Some Trump officials have argued that the increased cost for consumers will be offset by changes in the value of currency. Economists believe imposing tariffs tends to strengthen the value of the dollar. China may also devalue its currency to respond to the tariffs. Either change would allow Americans to buy more foreign goods with a single dollar, expanding their purchasing power and offsetting the impact of the tariff.

But if that occurs, that would mean foreign goods are not more expensive in practical terms for Americans than domestic ones, said Maurice Obstfeld, a senior fellow at the Peterson Institute for International Economics and a former chief economist at the International Monetary Fund. The government would take in revenue from tariffs, but the tariffs would have no impact on consumer purchasing. Meanwhile, a stronger dollar would make U.S. exports relatively more expensive in other markets and hurt exporters.

“If you believe that the tariff is completely nullified by currency appreciation, then you’re not actually making imports more expensive, and therefore you’re not really affecting the trade balance or manufacturing,” he said. “In fact you’re hurting the trade balance because you’re getting no increase in import prices, and making your exports less competitive.”

Economists say that increases in tariffs can add up in the final sticker prices that consumers see in stores. Credit…David Dee Delgado for The New York Times

How much could this cost households and the economy?

Economists say companies are likely to pass at least some of the cost of new tariffs on to American consumers, in order to try to preserve their profit margins.

Estimates from the Tax Foundation, a think tank that favors lower taxes, put the extra cost to American consumers from tariffs on Canada and Mexico at more than $830 per household in 2025. The move would put an additional $958 billion burden on Americans between 2025 and 2034, the group estimates.

These estimates don’t include the extra cost of another change the Trump administration — removing what’s called the de minimis exemption, which allows shipments under $800 to come into the United States tariff free. That change will be particularly impactful for products coming into the United States from China because it means shipments under $800 will, for the first time, be subject to the tariffs Mr.

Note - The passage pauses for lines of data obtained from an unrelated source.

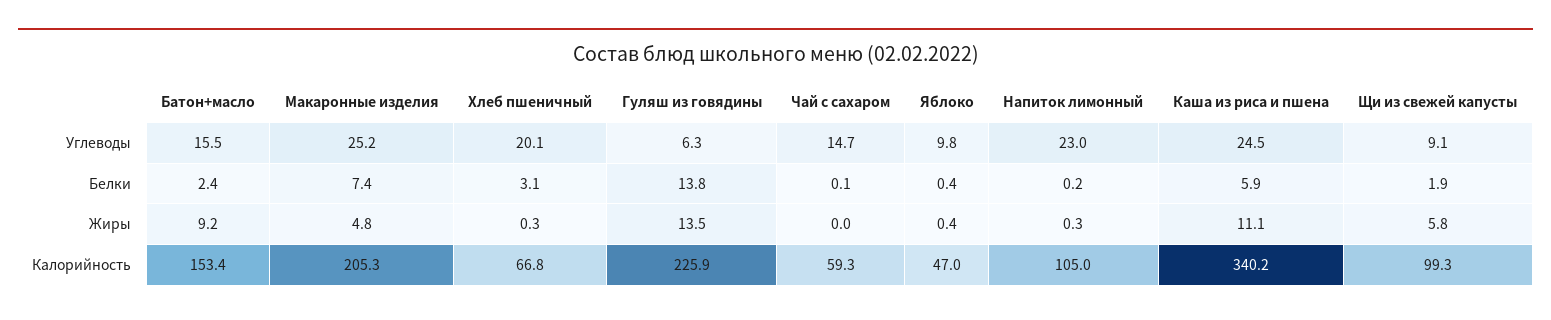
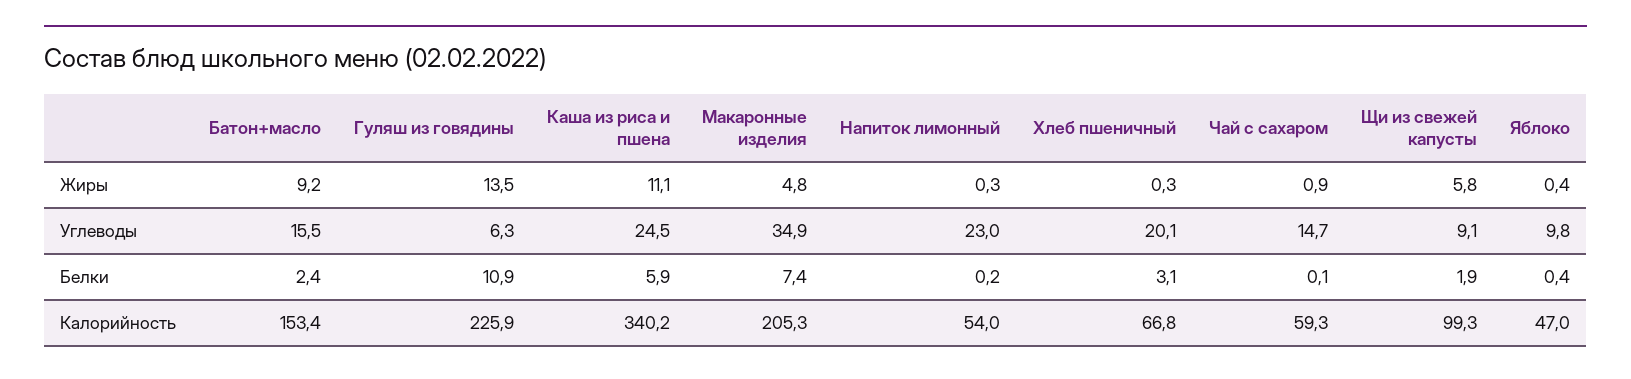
  {
    "Батон+масло": {
      "Углеводы": 15.5,
      "Белки": 2.4,
      "Жиры": 9.2,
      "Калорийность": 153.4
    },
    "Макаронные изделия": {
-     "Углеводы": 25.2,
+     "Углеводы": 34.9,
      "Белки": 7.4,
      "Жиры": 4.8,
      "Калорийность": 205.3
    },
    "Хлеб пшеничный": {
      "Углеводы": 20.1,
      "Белки": 3.1,
      "Жиры": 0.3,
      "Калорийность": 66.8
    },
    "Гуляш из говядины": {
      "Углеводы": 6.3,
-     "Белки": 13.8,
+     "Белки": 10.9,
      "Жиры": 13.5,
      "Калорийность": 225.9
    },
    "Чай с сахаром": {
      "Углеводы": 14.7,
      "Белки": 0.1,
-     "Жиры": 0,
+     "Жиры": 0.9,
      "Калорийность": 59.3
    },
    "Яблоко": {
      "Углеводы": 9.8,
      "Белки": 0.4,
      "Жиры": 0.4,
      "Калорийность": 47
    },
    "Напиток лимонный": {
      "Углеводы": 23,
      "Белки": 0.2,
      "Жиры": 0.3,
-     "Калорийность": 105
+     "Калорийность": 54
    },
    "Каша из риса и пшена": {
      "Углеводы": 24.5,
      "Белки": 5.9,
      "Жиры": 11.1,
      "Калорийность": 340.2
    },
    "Щи из свежей капусты": {
      "Углеводы": 9.1,
      "Белки": 1.9,
      "Жиры": 5.8,
      "Калорийность": 99.3
    }
  }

Trump put on China in his first term.

An employee works at TIM Trefilados Inoxidables de Mexico, which exports manufactured stainless steel wire, aluminum, nickel alloys and solders to the U.S. for diverse business, including aerospace and automotive industries, in Tlaxcala, Mexico, in November.Credit…Hector Lorenzo/Reuters

Mike Short, the president of global forwarding at C.H. Robinson, a trucking company that ships products around the country, said that the effect of tariffs on industry wouldn’t be like flipping a switch on the economy.

Even with the new tariffs, he said, “freight still needs to move, production lines still need to run and consumers still expect full shelves.”

Over the longer run, however, economists expect tariffs to drag on the economy, as consumers and companies alike are forced to reduce their purchases of foreign items with higher prices. Analysts at Goldman Sachs have estimated that across-the-board tariffs on Canada and Mexico would result in a 0.7 percent increase in core prices and a 0.4 percent reduction in U.S. gross domestic product.

Researchers at the Peterson Institute for International Economics in Washington estimate that a 25 percent tariff would hit Canada and Mexico the hardest but would slow economic growth and accelerate inflation around North America. Adding in the tariffs from China, U.S. gross domestic product would dip by about a third of a percentage point by 2027, they estimate.

Mr. Trump has remained steadfast in his view that if there is any pain, it will be worth it.

“WILL THERE BE SOME PAIN?” he wrote on social media on Sunday. “YES, MAYBE (AND MAYBE NOT!). BUT WE WILL MAKE AMERICA GREAT AGAIN, AND IT WILL ALL BE WORTH THE PRICE THAT MUST BE PAID.”